Entries taken from a collection

#####

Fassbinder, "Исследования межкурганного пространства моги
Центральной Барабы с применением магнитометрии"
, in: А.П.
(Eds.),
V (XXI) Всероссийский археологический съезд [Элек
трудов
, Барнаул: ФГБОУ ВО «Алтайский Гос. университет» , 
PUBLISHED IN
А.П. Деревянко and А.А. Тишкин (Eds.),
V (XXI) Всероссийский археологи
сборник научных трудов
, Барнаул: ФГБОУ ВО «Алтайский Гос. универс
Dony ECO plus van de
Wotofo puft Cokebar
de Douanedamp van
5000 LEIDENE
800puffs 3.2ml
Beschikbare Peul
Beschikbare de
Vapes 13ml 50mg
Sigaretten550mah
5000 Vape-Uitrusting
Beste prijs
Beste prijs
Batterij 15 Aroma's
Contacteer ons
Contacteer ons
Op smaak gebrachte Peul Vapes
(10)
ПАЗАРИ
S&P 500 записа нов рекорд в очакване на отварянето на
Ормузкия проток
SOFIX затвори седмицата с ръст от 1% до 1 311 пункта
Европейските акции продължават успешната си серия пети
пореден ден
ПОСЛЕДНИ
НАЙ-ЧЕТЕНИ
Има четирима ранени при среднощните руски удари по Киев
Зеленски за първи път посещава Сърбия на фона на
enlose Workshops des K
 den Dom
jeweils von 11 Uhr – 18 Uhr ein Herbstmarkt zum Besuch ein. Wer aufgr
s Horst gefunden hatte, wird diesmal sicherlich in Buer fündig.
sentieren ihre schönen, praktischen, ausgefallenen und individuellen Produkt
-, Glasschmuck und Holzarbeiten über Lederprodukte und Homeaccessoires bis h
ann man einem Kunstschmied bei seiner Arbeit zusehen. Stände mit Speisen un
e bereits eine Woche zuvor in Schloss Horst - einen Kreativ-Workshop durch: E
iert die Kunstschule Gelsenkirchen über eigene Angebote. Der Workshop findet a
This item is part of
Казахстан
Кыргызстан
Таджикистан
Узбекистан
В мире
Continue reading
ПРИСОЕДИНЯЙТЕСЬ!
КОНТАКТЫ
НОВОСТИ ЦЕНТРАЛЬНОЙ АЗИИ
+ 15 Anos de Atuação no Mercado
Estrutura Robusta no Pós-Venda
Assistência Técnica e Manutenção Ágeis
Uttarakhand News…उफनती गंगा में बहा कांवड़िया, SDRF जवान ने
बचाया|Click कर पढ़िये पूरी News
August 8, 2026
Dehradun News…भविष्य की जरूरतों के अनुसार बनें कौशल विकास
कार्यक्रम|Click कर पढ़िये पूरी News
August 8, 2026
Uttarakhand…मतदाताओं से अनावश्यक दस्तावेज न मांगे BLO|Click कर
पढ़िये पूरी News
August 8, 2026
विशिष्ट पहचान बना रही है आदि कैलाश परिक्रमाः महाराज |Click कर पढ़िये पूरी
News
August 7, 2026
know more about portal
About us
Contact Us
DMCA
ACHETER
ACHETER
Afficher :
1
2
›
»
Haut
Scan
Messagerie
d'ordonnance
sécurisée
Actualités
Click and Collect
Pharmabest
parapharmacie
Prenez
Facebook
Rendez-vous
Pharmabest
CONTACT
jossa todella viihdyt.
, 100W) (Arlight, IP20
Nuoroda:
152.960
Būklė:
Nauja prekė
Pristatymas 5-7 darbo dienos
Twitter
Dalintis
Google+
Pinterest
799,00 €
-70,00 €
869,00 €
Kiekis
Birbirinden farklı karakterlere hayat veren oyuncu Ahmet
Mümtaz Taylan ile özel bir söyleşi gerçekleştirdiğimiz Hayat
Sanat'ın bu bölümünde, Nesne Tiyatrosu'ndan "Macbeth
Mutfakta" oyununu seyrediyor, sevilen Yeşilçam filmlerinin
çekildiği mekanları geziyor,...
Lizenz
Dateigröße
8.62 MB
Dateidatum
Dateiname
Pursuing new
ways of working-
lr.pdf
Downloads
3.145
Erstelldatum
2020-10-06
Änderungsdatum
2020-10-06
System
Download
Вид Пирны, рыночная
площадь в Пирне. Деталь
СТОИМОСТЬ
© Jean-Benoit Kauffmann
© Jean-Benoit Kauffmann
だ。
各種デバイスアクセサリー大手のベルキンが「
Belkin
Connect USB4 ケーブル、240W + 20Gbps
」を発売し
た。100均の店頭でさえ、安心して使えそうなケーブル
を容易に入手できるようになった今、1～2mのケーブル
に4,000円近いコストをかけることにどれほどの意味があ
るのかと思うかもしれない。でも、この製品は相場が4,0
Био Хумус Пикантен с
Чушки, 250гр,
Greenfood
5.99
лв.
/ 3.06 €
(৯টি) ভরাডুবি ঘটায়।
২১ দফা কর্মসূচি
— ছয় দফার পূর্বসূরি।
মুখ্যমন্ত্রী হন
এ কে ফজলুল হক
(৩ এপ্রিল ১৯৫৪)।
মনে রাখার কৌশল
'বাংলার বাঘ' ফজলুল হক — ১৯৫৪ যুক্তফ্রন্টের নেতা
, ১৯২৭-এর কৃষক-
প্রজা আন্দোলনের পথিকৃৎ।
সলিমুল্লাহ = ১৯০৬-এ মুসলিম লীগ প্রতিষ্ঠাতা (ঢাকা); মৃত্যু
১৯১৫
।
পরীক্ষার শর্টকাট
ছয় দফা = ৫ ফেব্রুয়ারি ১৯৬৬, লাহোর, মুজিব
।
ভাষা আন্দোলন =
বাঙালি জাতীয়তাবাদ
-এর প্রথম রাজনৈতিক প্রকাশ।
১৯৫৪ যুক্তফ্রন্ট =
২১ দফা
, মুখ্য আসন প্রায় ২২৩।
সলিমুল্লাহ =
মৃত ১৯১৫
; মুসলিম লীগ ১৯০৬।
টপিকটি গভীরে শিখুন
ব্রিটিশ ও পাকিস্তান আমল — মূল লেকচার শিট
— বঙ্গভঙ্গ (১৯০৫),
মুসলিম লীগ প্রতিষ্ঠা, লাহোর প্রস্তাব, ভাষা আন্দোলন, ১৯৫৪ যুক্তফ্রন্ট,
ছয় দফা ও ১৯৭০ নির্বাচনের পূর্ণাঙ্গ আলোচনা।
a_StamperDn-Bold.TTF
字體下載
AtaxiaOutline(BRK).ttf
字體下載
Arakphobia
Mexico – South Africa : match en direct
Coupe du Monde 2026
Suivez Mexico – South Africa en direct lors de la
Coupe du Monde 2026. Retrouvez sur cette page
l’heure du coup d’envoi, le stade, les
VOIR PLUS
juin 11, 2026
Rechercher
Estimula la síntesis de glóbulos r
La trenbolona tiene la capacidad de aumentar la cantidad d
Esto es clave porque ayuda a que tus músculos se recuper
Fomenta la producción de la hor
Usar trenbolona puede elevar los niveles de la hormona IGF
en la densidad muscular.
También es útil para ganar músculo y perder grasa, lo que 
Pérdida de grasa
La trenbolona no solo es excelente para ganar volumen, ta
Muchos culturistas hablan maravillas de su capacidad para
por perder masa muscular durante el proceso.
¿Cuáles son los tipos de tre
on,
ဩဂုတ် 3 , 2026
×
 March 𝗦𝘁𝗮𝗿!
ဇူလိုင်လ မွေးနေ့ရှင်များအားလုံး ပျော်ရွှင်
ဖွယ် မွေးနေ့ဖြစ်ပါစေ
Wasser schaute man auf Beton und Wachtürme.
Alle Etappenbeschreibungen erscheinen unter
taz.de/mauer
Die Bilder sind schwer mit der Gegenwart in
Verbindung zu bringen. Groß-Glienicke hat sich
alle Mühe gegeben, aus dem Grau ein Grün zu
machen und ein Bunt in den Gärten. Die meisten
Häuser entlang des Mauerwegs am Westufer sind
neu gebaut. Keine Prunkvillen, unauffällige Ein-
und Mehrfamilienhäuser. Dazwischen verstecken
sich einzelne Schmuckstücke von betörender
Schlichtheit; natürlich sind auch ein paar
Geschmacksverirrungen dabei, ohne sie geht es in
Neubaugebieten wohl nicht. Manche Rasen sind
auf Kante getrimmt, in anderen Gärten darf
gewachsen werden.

#####

Work to be completed
Using the data above, extract exactly the lines from the one that holds "(৯টি) ভরাডুবি ঘটায়।" to the one that holds "taz.de/mauer", both ends included, and no others.

Response
(৯টি) ভরাডুবি ঘটায়।
২১ দফা কর্মসূচি
— ছয় দফার পূর্বসূরি।
মুখ্যমন্ত্রী হন
এ কে ফজলুল হক
(৩ এপ্রিল ১৯৫৪)।
মনে রাখার কৌশল
'বাংলার বাঘ' ফজলুল হক — ১৯৫৪ যুক্তফ্রন্টের নেতা
, ১৯২৭-এর কৃষক-
প্রজা আন্দোলনের পথিকৃৎ।
সলিমুল্লাহ = ১৯০৬-এ মুসলিম লীগ প্রতিষ্ঠাতা (ঢাকা); মৃত্যু
১৯১৫
।
পরীক্ষার শর্টকাট
ছয় দফা = ৫ ফেব্রুয়ারি ১৯৬৬, লাহোর, মুজিব
।
ভাষা আন্দোলন =
বাঙালি জাতীয়তাবাদ
-এর প্রথম রাজনৈতিক প্রকাশ।
১৯৫৪ যুক্তফ্রন্ট =
২১ দফা
, মুখ্য আসন প্রায় ২২৩।
সলিমুল্লাহ =
মৃত ১৯১৫
; মুসলিম লীগ ১৯০৬।
টপিকটি গভীরে শিখুন
ব্রিটিশ ও পাকিস্তান আমল — মূল লেকচার শিট
— বঙ্গভঙ্গ (১৯০৫),
মুসলিম লীগ প্রতিষ্ঠা, লাহোর প্রস্তাব, ভাষা আন্দোলন, ১৯৫৪ যুক্তফ্রন্ট,
ছয় দফা ও ১৯৭০ নির্বাচনের পূর্ণাঙ্গ আলোচনা।
a_StamperDn-Bold.TTF
字體下載
AtaxiaOutline(BRK).ttf
字體下載
Arakphobia
Mexico – South Africa : match en direct
Coupe du Monde 2026
Suivez Mexico – South Africa en direct lors de la
Coupe du Monde 2026. Retrouvez sur cette page
l’heure du coup d’envoi, le stade, les
VOIR PLUS
juin 11, 2026
Rechercher
Estimula la síntesis de glóbulos r
La trenbolona tiene la capacidad de aumentar la cantidad d
Esto es clave porque ayuda a que tus músculos se recuper
Fomenta la producción de la hor
Usar trenbolona puede elevar los niveles de la hormona IGF
en la densidad muscular.
También es útil para ganar músculo y perder grasa, lo que 
Pérdida de grasa
La trenbolona no solo es excelente para ganar volumen, ta
Muchos culturistas hablan maravillas de su capacidad para
por perder masa muscular durante el proceso.
¿Cuáles son los tipos de tre
on,
ဩဂုတ် 3 , 2026
×
 March 𝗦𝘁𝗮𝗿!
ဇူလိုင်လ မွေးနေ့ရှင်များအားလုံး ပျော်ရွှင်
ဖွယ် မွေးနေ့ဖြစ်ပါစေ
Wasser schaute man auf Beton und Wachtürme.
Alle Etappenbeschreibungen erscheinen unter
taz.de/mauer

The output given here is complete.